Task requirements >>
The data below must be copied in full and without any change.

Exercise input >>
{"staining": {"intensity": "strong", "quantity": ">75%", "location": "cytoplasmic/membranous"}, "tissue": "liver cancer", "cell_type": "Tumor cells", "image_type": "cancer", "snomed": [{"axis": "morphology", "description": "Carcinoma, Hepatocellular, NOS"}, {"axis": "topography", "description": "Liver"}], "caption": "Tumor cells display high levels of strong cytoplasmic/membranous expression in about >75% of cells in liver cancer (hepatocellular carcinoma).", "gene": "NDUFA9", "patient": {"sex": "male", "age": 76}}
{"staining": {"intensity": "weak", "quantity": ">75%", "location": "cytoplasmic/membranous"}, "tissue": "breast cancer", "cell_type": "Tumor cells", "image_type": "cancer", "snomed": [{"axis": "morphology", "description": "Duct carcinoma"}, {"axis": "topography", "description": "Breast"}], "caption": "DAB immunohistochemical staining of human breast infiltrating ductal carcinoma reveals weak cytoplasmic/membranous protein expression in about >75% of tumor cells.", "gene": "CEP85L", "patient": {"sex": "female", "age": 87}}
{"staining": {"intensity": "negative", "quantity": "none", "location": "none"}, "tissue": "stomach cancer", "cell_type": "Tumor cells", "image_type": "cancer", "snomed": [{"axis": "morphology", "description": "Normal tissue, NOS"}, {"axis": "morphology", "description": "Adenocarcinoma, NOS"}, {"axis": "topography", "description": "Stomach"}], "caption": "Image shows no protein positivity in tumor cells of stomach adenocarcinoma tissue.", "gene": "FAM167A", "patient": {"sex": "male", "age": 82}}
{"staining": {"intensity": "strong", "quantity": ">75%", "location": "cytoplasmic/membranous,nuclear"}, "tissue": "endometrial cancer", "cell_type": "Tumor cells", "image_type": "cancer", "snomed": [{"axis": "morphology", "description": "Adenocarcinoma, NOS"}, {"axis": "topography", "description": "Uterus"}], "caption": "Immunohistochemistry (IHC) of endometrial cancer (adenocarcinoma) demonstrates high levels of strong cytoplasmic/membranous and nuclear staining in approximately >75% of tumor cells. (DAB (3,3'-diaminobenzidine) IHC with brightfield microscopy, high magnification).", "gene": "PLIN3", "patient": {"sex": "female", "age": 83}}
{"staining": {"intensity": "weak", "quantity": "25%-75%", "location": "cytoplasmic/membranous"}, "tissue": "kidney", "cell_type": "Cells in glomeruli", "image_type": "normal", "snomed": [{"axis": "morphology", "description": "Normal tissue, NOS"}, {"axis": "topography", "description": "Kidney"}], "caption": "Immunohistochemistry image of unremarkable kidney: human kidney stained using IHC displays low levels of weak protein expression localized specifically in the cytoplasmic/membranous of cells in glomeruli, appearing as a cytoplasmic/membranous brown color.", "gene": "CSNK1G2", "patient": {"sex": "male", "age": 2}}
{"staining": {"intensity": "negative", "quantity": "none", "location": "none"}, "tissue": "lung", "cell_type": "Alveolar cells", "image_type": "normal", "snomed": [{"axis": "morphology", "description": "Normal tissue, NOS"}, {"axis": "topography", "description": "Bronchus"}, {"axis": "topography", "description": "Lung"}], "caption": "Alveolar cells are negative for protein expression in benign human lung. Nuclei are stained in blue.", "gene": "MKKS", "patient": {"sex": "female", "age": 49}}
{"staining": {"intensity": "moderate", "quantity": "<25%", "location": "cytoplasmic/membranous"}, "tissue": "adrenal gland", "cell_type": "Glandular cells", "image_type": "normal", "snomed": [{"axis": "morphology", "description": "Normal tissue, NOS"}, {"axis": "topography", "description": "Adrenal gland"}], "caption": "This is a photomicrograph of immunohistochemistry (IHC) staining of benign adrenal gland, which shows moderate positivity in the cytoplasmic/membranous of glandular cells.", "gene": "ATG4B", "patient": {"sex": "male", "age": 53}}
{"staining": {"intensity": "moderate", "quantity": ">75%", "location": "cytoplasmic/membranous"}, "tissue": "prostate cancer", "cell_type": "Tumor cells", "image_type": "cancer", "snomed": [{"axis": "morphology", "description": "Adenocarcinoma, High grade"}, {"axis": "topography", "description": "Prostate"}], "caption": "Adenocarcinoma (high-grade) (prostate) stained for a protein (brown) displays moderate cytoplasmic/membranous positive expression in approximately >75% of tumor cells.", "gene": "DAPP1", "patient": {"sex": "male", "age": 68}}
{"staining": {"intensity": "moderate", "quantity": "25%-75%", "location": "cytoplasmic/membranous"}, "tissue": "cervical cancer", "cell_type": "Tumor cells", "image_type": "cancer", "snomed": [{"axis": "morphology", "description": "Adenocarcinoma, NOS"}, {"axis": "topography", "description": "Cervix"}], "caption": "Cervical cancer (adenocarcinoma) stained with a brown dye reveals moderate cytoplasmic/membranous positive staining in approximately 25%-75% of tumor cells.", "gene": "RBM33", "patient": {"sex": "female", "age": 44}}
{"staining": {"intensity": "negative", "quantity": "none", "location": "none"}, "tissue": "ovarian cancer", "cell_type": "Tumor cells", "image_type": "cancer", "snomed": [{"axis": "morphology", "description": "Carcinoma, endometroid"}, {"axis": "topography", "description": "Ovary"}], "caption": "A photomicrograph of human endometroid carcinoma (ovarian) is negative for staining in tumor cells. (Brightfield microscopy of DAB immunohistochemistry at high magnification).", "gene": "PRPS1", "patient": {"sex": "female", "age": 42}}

Answer for this exercise >>
{"staining": {"intensity": "strong", "quantity": ">75%", "location": "cytoplasmic/membranous"}, "tissue": "liver cancer", "cell_type": "Tumor cells", "image_type": "cancer", "snomed": [{"axis": "morphology", "description": "Carcinoma, Hepatocellular, NOS"}, {"axis": "topography", "description": "Liver"}], "caption": "Tumor cells display high levels of strong cytoplasmic/membranous expression in about >75% of cells in liver cancer (hepatocellular carcinoma).", "gene": "NDUFA9", "patient": {"sex": "male", "age": 76}}
{"staining": {"intensity": "weak", "quantity": ">75%", "location": "cytoplasmic/membranous"}, "tissue": "breast cancer", "cell_type": "Tumor cells", "image_type": "cancer", "snomed": [{"axis": "morphology", "description": "Duct carcinoma"}, {"axis": "topography", "description": "Breast"}], "caption": "DAB immunohistochemical staining of human breast infiltrating ductal carcinoma reveals weak cytoplasmic/membranous protein expression in about >75% of tumor cells.", "gene": "CEP85L", "patient": {"sex": "female", "age": 87}}
{"staining": {"intensity": "negative", "quantity": "none", "location": "none"}, "tissue": "stomach cancer", "cell_type": "Tumor cells", "image_type": "cancer", "snomed": [{"axis": "morphology", "description": "Normal tissue, NOS"}, {"axis": "morphology", "description": "Adenocarcinoma, NOS"}, {"axis": "topography", "description": "Stomach"}], "caption": "Image shows no protein positivity in tumor cells of stomach adenocarcinoma tissue.", "gene": "FAM167A", "patient": {"sex": "male", "age": 82}}
{"staining": {"intensity": "strong", "quantity": ">75%", "location": "cytoplasmic/membranous,nuclear"}, "tissue": "endometrial cancer", "cell_type": "Tumor cells", "image_type": "cancer", "snomed": [{"axis": "morphology", "description": "Adenocarcinoma, NOS"}, {"axis": "topography", "description": "Uterus"}], "caption": "Immunohistochemistry (IHC) of endometrial cancer (adenocarcinoma) demonstrates high levels of strong cytoplasmic/membranous and nuclear staining in approximately >75% of tumor cells. (DAB (3,3'-diaminobenzidine) IHC with brightfield microscopy, high magnification).", "gene": "PLIN3", "patient": {"sex": "female", "age": 83}}
{"staining": {"intensity": "weak", "quantity": "25%-75%", "location": "cytoplasmic/membranous"}, "tissue": "kidney", "cell_type": "Cells in glomeruli", "image_type": "normal", "snomed": [{"axis": "morphology", "description": "Normal tissue, NOS"}, {"axis": "topography", "description": "Kidney"}], "caption": "Immunohistochemistry image of unremarkable kidney: human kidney stained using IHC displays low levels of weak protein expression localized specifically in the cytoplasmic/membranous of cells in glomeruli, appearing as a cytoplasmic/membranous brown color.", "gene": "CSNK1G2", "patient": {"sex": "male", "age": 2}}
{"staining": {"intensity": "negative", "quantity": "none", "location": "none"}, "tissue": "lung", "cell_type": "Alveolar cells", "image_type": "normal", "snomed": [{"axis": "morphology", "description": "Normal tissue, NOS"}, {"axis": "topography", "description": "Bronchus"}, {"axis": "topography", "description": "Lung"}], "caption": "Alveolar cells are negative for protein expression in benign human lung. Nuclei are stained in blue.", "gene": "MKKS", "patient": {"sex": "female", "age": 49}}
{"staining": {"intensity": "moderate", "quantity": "<25%", "location": "cytoplasmic/membranous"}, "tissue": "adrenal gland", "cell_type": "Glandular cells", "image_type": "normal", "snomed": [{"axis": "morphology", "description": "Normal tissue, NOS"}, {"axis": "topography", "description": "Adrenal gland"}], "caption": "This is a photomicrograph of immunohistochemistry (IHC) staining of benign adrenal gland, which shows moderate positivity in the cytoplasmic/membranous of glandular cells.", "gene": "ATG4B", "patient": {"sex": "male", "age": 53}}
{"staining": {"intensity": "moderate", "quantity": ">75%", "location": "cytoplasmic/membranous"}, "tissue": "prostate cancer", "cell_type": "Tumor cells", "image_type": "cancer", "snomed": [{"axis": "morphology", "description": "Adenocarcinoma, High grade"}, {"axis": "topography", "description": "Prostate"}], "caption": "Adenocarcinoma (high-grade) (prostate) stained for a protein (brown) displays moderate cytoplasmic/membranous positive expression in approximately >75% of tumor cells.", "gene": "DAPP1", "patient": {"sex": "male", "age": 68}}
{"staining": {"intensity": "moderate", "quantity": "25%-75%", "location": "cytoplasmic/membranous"}, "tissue": "cervical cancer", "cell_type": "Tumor cells", "image_type": "cancer", "snomed": [{"axis": "morphology", "description": "Adenocarcinoma, NOS"}, {"axis": "topography", "description": "Cervix"}], "caption": "Cervical cancer (adenocarcinoma) stained with a brown dye reveals moderate cytoplasmic/membranous positive staining in approximately 25%-75% of tumor cells.", "gene": "RBM33", "patient": {"sex": "female", "age": 44}}
{"staining": {"intensity": "negative", "quantity": "none", "location": "none"}, "tissue": "ovarian cancer", "cell_type": "Tumor cells", "image_type": "cancer", "snomed": [{"axis": "morphology", "description": "Carcinoma, endometroid"}, {"axis": "topography", "description": "Ovary"}], "caption": "A photomicrograph of human endometroid carcinoma (ovarian) is negative for staining in tumor cells. (Brightfield microscopy of DAB immunohistochemistry at high magnification).", "gene": "PRPS1", "patient": {"sex": "female", "age": 42}}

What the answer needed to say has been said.